= Ihre Hoheit, die Tänzerin (operetta) =

Ihre Hoheit, die Tänzerin (Her Highness, the Dancer) is an operetta in three acts by Walter Goetze
to a libretto by Richard Bars and Oskar Felix. It premiered on 9 May 1919 at the Bellevue Theatre
in Stettin.

==Roles==
- Duchess of Tyllberg (soprano)
- Baroness Helma, her friend (soubrette)
- Baron von Stein, Majordomo to the Duchess
- Bolko von Wellhofen, his nephew (buffo)
- Hans von Mayburg, Esquire (tenor)
- Cimboletto, director of a ballet company
- Anita, maid to the Duchess
- Baumann, valet to Baron von Stein
- Franz, servant to Mayburg
- Court society, officers, huntsmen, dancers

==Synopsis==
Setting: Late Rococo or timeless

===Act 1===
The park of the hunting palace of the Duchess

Hans, a romantic lad, suffers from the refusal by the Spanish dancer Marietta to marry him. He is introduced to the Duchess who is taken by his charm, but she soon learns that Hans' affection is based on her resemblance to Marietta. When Cimboletto suggests a performance of his troupe, she plans to appear in that performance disguised as Marietta to discover what Hans' real feelings are.

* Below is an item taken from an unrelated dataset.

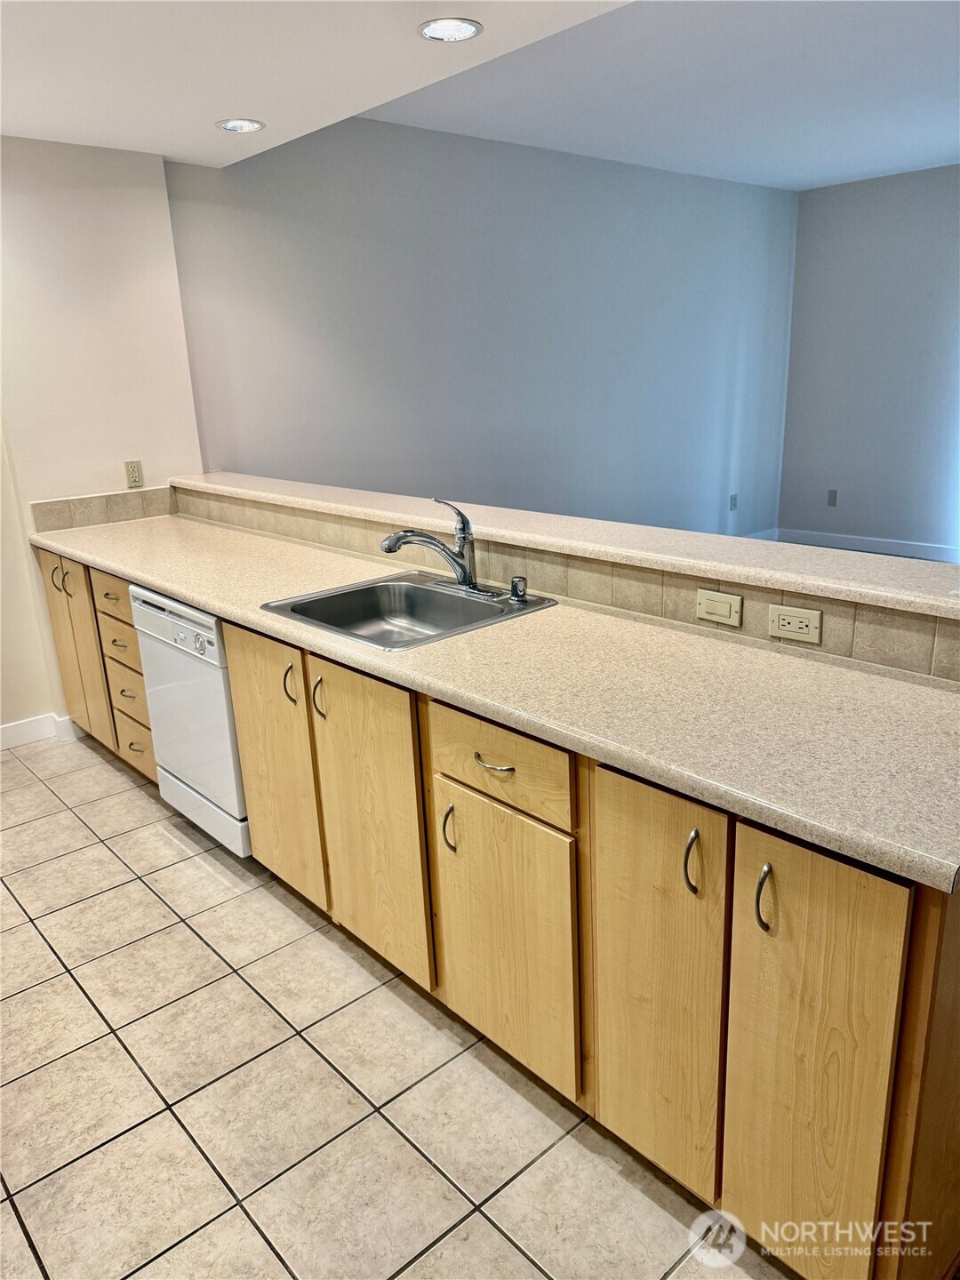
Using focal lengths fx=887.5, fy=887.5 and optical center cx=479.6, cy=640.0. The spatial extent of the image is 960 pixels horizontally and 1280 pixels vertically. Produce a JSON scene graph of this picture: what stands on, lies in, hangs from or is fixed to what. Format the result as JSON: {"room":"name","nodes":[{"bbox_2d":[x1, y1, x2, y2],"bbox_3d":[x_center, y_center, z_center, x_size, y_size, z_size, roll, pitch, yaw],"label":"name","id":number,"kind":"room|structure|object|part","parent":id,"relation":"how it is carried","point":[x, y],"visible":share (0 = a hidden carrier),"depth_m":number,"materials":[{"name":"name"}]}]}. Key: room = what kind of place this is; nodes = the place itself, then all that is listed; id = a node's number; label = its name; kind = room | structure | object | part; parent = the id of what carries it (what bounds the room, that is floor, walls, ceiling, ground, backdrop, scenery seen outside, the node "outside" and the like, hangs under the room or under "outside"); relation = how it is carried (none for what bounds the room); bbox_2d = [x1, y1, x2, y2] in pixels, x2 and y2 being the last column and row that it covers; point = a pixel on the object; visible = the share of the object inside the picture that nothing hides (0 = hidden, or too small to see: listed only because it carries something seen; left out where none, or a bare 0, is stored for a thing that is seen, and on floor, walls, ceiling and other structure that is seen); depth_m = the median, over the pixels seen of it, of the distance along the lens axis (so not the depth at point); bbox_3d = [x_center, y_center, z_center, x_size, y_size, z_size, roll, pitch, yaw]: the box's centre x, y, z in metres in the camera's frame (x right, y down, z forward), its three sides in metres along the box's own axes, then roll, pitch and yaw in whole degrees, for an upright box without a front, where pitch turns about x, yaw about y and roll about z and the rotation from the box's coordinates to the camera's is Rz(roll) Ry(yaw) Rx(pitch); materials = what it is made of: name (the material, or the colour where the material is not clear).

The adventurous Bolko meets Helma who pretends to be the Duchess' maid.

===Act 2===
A large tent near the palace

The Duchess' performance as Marietta is a great success; the whole court and the officers gush about her. Hans' feelings are confused, but intoxicated by the last embrace and parting kiss of who he believes to be Marietta, he confesses to her that his true feelings are for the Duchess.

Much to Helma's dismay, Bolko spends much of the evening with the pretty girls from the ballet.

===Act 3===
The boudoir of the Duchess

Helma still pretends to the Duchess' maid, and Bolko fears that the Duchess might disapprove of his marriage to a commoner. To his great delight, Helma's true identity is finally revealed, and the Duchess gifts him a country estate and von Stein as its steward.

The Duchess makes Hans a Lieutenant of her guard and reveals the secret of her disguise during the previous evening.